Déflation ?
Chaque fois qu’une nation a dominé la planète, un même scénario s’est reproduit : après un temps d’effort, elle s’est mise à compter sur les surplus extorqués aux peuples soumis pour financer ses dépenses, y compris la protection qu’elle leur accorde. Jusqu’à ce que des vassaux se rebellent, provoquant l’épuisement de l’empire dans la défense de sa suprématie et entraînant le monde dans une crise globale, suivie par l’émergence d’un nouvel empire.
Les Etats-Unis sont menacés d’un tel destin : leur déficit extérieur augmente démesurément et l’épargne de l’Asie pourrait un jour trouver un meilleur placement que les bons du Trésor américain. Celui-ci serait alors contraint de vendre à bas prix certains de ses actifs pour rembourser ses dettes, entraînant vers le bas toutes les valeurs patrimoniales du monde, et provoquant une déflation. Ce processus a déjà commencé. Pour des raisons diverses ont baissé massivement les prix des actions, de certaines matières premières, des objets de grande consommation (produits en série en Chine, où le coût du travail est 20 fois inférieur à celui pratiqué en Occident) et le cours du dollar. En cas de crise, l’immobilier s’ajoutera à cette liste, engendrant un ralentissement brutal de la consommation américaine.

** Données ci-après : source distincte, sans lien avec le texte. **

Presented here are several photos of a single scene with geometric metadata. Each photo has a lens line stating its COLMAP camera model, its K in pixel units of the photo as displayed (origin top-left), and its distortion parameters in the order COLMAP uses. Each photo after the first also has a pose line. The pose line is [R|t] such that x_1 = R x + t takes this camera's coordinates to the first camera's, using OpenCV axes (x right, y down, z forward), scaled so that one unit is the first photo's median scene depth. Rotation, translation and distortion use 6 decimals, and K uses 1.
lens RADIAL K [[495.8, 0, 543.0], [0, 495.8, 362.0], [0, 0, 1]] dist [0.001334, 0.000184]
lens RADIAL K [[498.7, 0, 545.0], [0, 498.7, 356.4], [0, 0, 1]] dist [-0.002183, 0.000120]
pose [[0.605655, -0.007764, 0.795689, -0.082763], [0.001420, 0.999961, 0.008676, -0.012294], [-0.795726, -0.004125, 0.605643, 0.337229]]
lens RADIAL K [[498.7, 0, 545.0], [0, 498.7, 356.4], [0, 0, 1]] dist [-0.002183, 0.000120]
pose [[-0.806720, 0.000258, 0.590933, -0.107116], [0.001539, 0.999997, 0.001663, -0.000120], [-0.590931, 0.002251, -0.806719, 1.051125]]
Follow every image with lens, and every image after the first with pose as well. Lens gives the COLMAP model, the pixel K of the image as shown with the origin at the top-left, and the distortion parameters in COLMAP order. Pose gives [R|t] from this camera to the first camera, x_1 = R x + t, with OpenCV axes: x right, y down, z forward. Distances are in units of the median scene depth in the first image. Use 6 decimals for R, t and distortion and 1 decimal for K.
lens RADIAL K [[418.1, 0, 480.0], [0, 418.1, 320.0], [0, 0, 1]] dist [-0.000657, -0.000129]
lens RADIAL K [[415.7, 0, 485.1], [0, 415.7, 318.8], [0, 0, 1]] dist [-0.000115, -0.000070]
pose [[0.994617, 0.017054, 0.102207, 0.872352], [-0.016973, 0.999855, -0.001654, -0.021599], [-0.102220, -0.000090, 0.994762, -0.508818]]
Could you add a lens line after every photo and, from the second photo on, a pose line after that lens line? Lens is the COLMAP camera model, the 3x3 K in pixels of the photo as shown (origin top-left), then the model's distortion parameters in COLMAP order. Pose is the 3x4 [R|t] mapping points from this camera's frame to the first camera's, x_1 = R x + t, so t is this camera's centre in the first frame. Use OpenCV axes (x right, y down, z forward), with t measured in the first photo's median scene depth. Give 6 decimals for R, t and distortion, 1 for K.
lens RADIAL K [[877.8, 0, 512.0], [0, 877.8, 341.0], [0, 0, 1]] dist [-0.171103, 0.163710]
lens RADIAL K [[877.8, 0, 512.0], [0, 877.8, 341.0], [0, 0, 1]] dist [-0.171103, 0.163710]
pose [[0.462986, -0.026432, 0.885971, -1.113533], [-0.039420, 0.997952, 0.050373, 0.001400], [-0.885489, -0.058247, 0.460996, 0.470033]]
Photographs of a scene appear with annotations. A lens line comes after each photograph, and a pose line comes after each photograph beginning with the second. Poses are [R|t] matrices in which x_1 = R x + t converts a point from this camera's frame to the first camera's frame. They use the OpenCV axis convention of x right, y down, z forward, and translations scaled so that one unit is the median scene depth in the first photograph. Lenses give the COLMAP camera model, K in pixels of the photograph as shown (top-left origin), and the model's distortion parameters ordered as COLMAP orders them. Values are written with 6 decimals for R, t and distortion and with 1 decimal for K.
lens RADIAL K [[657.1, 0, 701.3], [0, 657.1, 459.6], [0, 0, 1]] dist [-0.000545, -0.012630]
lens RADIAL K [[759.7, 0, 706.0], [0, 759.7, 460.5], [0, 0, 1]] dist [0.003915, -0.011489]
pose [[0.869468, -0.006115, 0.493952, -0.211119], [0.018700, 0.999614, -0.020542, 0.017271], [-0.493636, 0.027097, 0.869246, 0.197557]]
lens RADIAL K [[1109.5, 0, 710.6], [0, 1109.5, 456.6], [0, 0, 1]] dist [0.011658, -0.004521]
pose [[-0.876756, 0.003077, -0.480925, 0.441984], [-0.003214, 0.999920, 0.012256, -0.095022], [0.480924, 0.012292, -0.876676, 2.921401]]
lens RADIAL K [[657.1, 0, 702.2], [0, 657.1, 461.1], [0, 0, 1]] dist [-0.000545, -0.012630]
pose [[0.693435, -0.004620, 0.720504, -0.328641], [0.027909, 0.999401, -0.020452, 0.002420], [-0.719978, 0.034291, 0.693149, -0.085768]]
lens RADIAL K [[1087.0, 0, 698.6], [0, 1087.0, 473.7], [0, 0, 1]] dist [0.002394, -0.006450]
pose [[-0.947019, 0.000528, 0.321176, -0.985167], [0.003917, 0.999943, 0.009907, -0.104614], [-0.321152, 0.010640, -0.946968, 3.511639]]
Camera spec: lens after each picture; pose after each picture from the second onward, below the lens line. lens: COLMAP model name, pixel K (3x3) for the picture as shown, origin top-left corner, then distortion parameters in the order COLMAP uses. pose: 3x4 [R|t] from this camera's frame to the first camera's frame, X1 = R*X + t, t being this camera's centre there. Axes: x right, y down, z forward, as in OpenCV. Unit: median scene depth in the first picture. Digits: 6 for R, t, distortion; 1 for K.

L’économie mondiale perdrait alors son principal moteur, au moment où la Chine (qui représente aujourd’hui 15 % de la croissance de la planète et 60 % de l’expansion des exportations) est menacée d’un durable ralentissement, pour cause de SRAS.
Si un tel scénario se produisait, aucune politique monétaire ne réussirait à relancer la croissance. La réaction probable des Européens serait alors de se lancer eux aussi dans des dévaluations et du protectionnisme, entraînant le monde dans une spirale déflationniste, dont le Japon fournit le premier exemple. Et l’Allemagne, le second.
Les Américains et les Européens peuvent encore éviter ce scénario catastrophe, qui s’est produit si souvent dans l’Histoire, en travaillant ensemble à une réduction coordonnée de leurs déséquilibres. Les uns en s’attelant à une remise en ordre de leurs déficits qui ne passe pas par une dévaluation massive du dollar. Les autres en osant une amélioration de leur compétitivité qui ne passe pas par du protectionnisme. Pour y parvenir, les uns comme les autres devraient se focaliser sur la remise en état de leurs économies intérieures, de leurs systèmes financiers et de leurs services publics. Et d’abord de l’éducation et de la santé, seuls secteurs capables de porter la croissance interne sans nécessairement porter ombrage à la compétitivité externe.
Il reste aux Américains à prendre conscience qu’ils n’ont plus les moyens de régenter seuls le monde ; aux Européens à réaliser que leur avenir dépend de leur capacité à investir efficacement dans le capital humain. Et aux deux réunis à admettre qu’il est de leur intérêt d’aider les pays du Sud à devenir des acteurs significatifs de la croissance mondiale : jamais l’économie, le social et la géopolitique n’ont été aussi interdépendants.